En octobre passé, peu avant de fêter ses soixante ans, mon père a appris qu’il était atteint d’un cancer incurable de la vésicule biliaire à évolution très rapide. Il avait bénéficié d’une excellente santé jusqu’ici. Un petit mois auparavant, j’avais accouché de mon premier enfant, son premier petit-enfant. Vivre ces deux moments de vie en parallèle a été extrêmement difficile pour moi, tout en étant une chance, d’une certaine façon. Alors que j’étais très triste fin décembre et qu’il tentait quand même un traitement chimio afin de retarder un peu l’évolution de la maladie, j’ai entendu l’une de vos émissions radio et ai acheté votre livre. Le parallèle entre mourance et naissance m’a énormément parlé, alors même que je venais de vivre mon accouchement, et les étapes que vous décrivez m’ont énormément aidé à surmonter des moments émotionnellement très pénibles. Aujourd’hui, il attend les résultats d’un scanner suite à un nouveau cycle de chimio (la dernière n’a pas fait effet) et nous, ses proches, nous sentons comme suspendus. J’ai beau savoir et accepter, remettre l’issue en d’autres mains que les miennes, je ne peux m’empêcher d’être tourmentée, inquiète. Je crains d’être à nouveau mise à genoux par la douleur, comme cela a été le cas lors de l’annonce de son cancer. Je crains que ceci me rende moins disponible pour mon petit garçon. Je crains qu’il n’aie aucun souvenir de son grand-père qui l’aime tant lorsqu’il aura grandi. Plus que tout, je ne peux m’empêcher de ressentir de l’injustice car mon père a tant envie de vivre, et est, envers et contre tout, si vivant.

Réponse de Lydia :

Je vous remercie pour votre message qui exprime toute votre douleur.
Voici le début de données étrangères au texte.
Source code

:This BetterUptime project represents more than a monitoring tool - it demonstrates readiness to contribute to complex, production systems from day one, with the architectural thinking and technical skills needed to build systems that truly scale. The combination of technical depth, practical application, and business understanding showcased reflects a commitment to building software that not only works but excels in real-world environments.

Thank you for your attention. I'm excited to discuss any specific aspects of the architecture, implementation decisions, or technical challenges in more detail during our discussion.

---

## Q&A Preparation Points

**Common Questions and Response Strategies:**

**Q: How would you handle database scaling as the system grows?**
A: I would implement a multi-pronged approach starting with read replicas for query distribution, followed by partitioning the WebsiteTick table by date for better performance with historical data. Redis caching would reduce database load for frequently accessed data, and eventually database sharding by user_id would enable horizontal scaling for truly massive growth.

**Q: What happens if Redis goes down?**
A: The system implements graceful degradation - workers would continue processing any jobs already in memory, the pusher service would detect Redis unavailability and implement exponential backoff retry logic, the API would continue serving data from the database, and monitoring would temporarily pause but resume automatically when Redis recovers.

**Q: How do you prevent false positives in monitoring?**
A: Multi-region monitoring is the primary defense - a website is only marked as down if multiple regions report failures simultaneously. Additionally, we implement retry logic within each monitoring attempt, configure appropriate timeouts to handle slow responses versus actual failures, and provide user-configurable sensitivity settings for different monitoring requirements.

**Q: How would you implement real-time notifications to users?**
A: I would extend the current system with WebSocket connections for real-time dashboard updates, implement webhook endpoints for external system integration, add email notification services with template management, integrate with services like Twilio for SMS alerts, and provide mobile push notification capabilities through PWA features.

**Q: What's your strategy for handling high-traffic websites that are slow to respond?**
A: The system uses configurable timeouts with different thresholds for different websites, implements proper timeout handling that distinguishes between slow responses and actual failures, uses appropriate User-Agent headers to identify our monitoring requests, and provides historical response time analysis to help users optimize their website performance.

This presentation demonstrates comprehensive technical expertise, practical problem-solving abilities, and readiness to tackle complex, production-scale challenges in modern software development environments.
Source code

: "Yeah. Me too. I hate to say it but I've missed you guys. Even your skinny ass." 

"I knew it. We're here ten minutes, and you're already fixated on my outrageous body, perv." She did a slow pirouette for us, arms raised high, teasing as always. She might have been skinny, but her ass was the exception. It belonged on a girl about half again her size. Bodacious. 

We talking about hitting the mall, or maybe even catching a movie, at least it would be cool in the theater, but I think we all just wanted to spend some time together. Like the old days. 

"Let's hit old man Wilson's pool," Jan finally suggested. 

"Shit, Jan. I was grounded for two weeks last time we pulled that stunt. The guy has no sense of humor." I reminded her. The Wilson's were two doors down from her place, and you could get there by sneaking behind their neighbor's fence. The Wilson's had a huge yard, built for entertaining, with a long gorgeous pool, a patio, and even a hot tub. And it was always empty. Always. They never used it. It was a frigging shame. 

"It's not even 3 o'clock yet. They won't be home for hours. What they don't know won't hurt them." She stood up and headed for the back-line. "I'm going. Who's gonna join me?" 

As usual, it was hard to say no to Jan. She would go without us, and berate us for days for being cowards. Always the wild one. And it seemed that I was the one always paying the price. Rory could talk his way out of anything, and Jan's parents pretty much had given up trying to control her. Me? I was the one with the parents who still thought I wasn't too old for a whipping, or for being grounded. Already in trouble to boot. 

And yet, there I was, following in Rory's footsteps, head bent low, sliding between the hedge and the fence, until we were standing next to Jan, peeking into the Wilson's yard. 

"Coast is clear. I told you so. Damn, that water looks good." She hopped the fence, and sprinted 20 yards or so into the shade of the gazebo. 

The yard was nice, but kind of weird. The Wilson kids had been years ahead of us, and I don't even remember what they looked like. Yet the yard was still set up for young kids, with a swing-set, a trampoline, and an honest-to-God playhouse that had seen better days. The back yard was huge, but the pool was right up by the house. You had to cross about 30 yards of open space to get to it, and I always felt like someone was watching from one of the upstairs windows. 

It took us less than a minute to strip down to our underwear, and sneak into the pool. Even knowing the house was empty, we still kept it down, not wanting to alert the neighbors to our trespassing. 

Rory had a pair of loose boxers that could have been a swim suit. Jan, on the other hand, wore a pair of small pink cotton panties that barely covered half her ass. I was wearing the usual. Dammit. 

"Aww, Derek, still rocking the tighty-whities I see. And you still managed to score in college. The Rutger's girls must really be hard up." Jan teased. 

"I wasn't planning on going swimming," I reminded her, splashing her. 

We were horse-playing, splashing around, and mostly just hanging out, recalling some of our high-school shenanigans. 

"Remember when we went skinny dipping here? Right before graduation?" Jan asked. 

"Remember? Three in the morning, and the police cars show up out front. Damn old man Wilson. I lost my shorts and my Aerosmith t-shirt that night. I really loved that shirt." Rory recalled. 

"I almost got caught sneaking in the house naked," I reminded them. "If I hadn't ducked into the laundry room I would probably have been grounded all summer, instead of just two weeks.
En effet, vu le diagnostic assez sombre et les traitements ne semblant pas bien efficaces, vous devrez probablement vous préparer à l’accompagner sur sa dernière trajectoire, ce qui sera important pour lui comme pour vous. En ce qui concerne votre bébé: Ne vous faites pas trop de souci pour lui. Dites-lui sincèrement ce que vous ressentez en lui précisant qu’il n’y est pour rien. Ne vous cachez pas pour pleurer non plus, restez en lien! De toute façon, il sent tout, donc autant lui expliquer avec des mots simples. Nous avons pas idée combien les bébés sentent et comprennent! Cet enfant vous aidera d’ailleurs à rester connectée avec la vie. Et si cela devait devenir trop difficile, demandez à votre mari ou un proche de prendre le relais auprès du bébé pour un petit moment en lui expliquant. Pour le moment faites que votre papa et votre fils se voient le plus possible (si votre père le supporte). Les bébés ont une force de vie incroyable. Plus tard, vous lui parlerez de votre papa. Vous lui raconterez des histoires de et avec lui, histoires qui parlent de l’amour que vous aviez l’un pour l’autre. A votre père vous pourrez suggérer un jour – tant qu’il aura des forces – d’écrire une lettre à son petit-fils avec tout ce qu’il voudrait lui dire, lettre que celui-ci lira un jour, comme un héritage spirituel faisant le pont à travers le temps. Je vous souhaite beaucoup de forces et malgré tout confiance en la vie.